Thursday, May 15, 2008

Graphic Novel Week--Learning to Read These Things

So, I have participated in Graphic Novel week because I think that these books are huge and important right now. I find them fascinating and I am pretty sure that we could do some amazing work with kids using these. I also think that this may be just the kind of book that those kids who have never bought into reading, may love.

But, I am not a reader of Graphic Novels. I have read a few--I am a huge Babymouse fan. I have read some great nonfiction GNs (To Dance: A Ballerina's Graphic Novel). But, really, I haven't stretched to many others. As I have been reading Mary Lee's reviews this week, I decided I needed to give them a better try. So I purchased HIKARU NO GO #1 after I read Mary Lee's review of it earlier this week.
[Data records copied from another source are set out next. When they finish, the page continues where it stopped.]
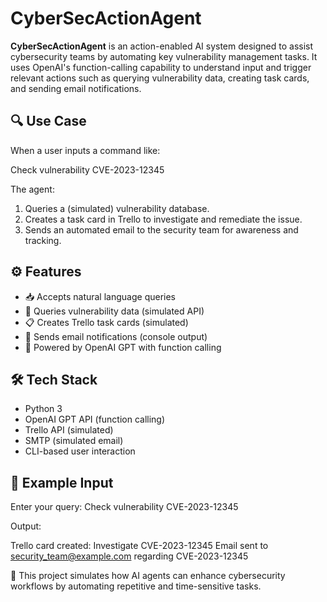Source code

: # CyberSecActionAgent

**CyberSecActionAgent** is an action-enabled AI system designed to assist cybersecurity teams by automating key vulnerability management tasks. It uses OpenAI's function-calling capability to understand input and trigger relevant actions such as querying vulnerability data, creating task cards, and sending email notifications.

## 🔍 Use Case

When a user inputs a command like:

Check vulnerability CVE-2023-12345

The agent:
1. Queries a (simulated) vulnerability database.
2. Creates a task card in Trello to investigate and remediate the issue.
3. Sends an automated email to the security team for awareness and tracking.

## ⚙️ Features

- 📥 Accepts natural language queries
- 📡 Queries vulnerability data (simulated API)
- 📋 Creates Trello task cards (simulated)
- 📧 Sends email notifications (console output)
- 🧠 Powered by OpenAI GPT with function calling

## 🛠️ Tech Stack

- Python 3
- OpenAI GPT API (function calling)
- Trello API (simulated)
- SMTP (simulated email)
- CLI-based user interaction

## 🧪 Example Input

Enter your query: Check vulnerability CVE-2023-12345

Output:

Trello card created: Investigate CVE-2023-12345
Email sent to security_team@example.com regarding CVE-2023-12345


🔐 This project simulates how AI agents can enhance cybersecurity workflows by automating repetitive and time-sensitive tasks.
She said that three of her boys-who were very different readers-- were totally hooked. So I decided I had to see what made the series so addicting.

Well, I picked #1 in the series up last night and found that ML was right--it is Manga. It opens on the left side, you read from left to right, etc. Totally threw me. Wanted to take it back to the store immediately. I was talking to my friend and colleague Josie this morning--showing her the book, telling her how much I did not want to read it. We were trying to figure out why Mary Lee seemed to be able to read these, but we could not. (We know she is very smart but we thought that we should be able to figure out how to read books that her 4th graders were reading.) So, we emailed her to ask what her trick was. Here is what she said:

Slow down.
Read differently.
Spend time on the pictures.
Watch it like TV or a movie with subtitles.

Good advice, I must say. So, I tried again, listening to her advice. I think the "SLOW DOWN" and "SPEND TIME ON THE PICTURES" were the two things I was not doing. Slowing down is really not in my personality and I soon realized that I had just been speeding through the words and ignoring most of the pictures.

You will all be happy to know that I am now on page 41 of this book and am enjoying it a lot! There is really nothing about it that would have drawn me to it--but I put my mind to it and followed Mary Lee's advice. I think it was a turning point for me. I am pretty sure I am going to get through the book and I think I am going to like it. Then I think I will get through more Graphic Novels that are more complicated than the ones I have been reading.

I am writing this because I know there are a lot of us out there who are not yet comfortable with this medium. I am one of them. I am writing to share Mary Lee's brilliant advice--that seems very obvious, I know. And to tell you that it is worth doing. As adults, we get into reading the kinds of books we enjoy and are comfortable reading. As reading teachers, I always think that it is worth it to put ourselves in a position where our reading is hard--to experience what the kids often experience with new genres, etc. I think it is worth doing because it is a big thing and our students will be reading them. How can we recommend books and talk to our students about books that they love if we don't know them and have no experience with them? And people are talking about them and I hate to be left out of conversations about books!

But, what I am learning is that these books are pretty cool. A pretty interesting and different read. The most important thing I am learning is why people are so drawn to them. I am starting to understand and that is worth a post, I think!

I plan to add a few more titles with Mary Lee's guidance to my 48 Hour Read Stack!


  1. I have a lot of trouble reading graphic novels, and I think your post is right on the money. I'm a fast reader so the idea of slowing down is HARD. I'm glad you could take the lesson to heart and enjoy one of Those Books. I'm still working on it myself.

  2. My biggest "teaching miracle" story was with a fourth grade boy who had horrible reading skills. He read Dragon Ball Z graphic novels over and over and over, all through fourth grade, and thereby became a fluent and competent reader. The rest of my fourth and fifth grade boys got huge "boosts" from DBZ. As a teacher these days of sixth graders I struggle to know when and how to push them into other genres....

  3. Yay! I'm glad you kept at it, Franki!

    Amy -- one of those three Hikaru readers I wrote about earlier this week has finished the series through book eleven and jumped right into The Mysterious Benedict Society! He was the one who had been on a nonstop diet of Warriors for several months. That's MY teaching miracle this week: give them time and exposure to lots of books and they WILL come out on the other side of a long streak of series reading!